▶ **PROBLEM TO WORK ON**
Copy every record below exactly.

[Stored data entries]
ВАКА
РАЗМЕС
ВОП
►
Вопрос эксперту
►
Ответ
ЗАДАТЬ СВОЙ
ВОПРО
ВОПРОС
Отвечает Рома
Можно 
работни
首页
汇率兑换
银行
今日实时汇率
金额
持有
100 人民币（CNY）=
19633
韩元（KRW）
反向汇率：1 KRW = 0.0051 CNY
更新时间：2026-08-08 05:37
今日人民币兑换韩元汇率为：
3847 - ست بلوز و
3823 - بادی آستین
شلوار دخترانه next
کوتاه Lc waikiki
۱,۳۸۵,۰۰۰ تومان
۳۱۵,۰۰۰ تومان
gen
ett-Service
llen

▶ **OUTPUT OF THE TASK**
ВАКА
РАЗМЕС
ВОП
►
Вопрос эксперту
►
Ответ
ЗАДАТЬ СВОЙ
ВОПРО
ВОПРОС
Отвечает Рома
Можно 
работни
首页
汇率兑换
银行
今日实时汇率
金额
持有
100 人民币（CNY）=
19633
韩元（KRW）
反向汇率：1 KRW = 0.0051 CNY
更新时间：2026-08-08 05:37
今日人民币兑换韩元汇率为：
3847 - ست بلوز و
3823 - بادی آستین
شلوار دخترانه next
کوتاه Lc waikiki
۱,۳۸۵,۰۰۰ تومان
۳۱۵,۰۰۰ تومان
gen
ett-Service
llen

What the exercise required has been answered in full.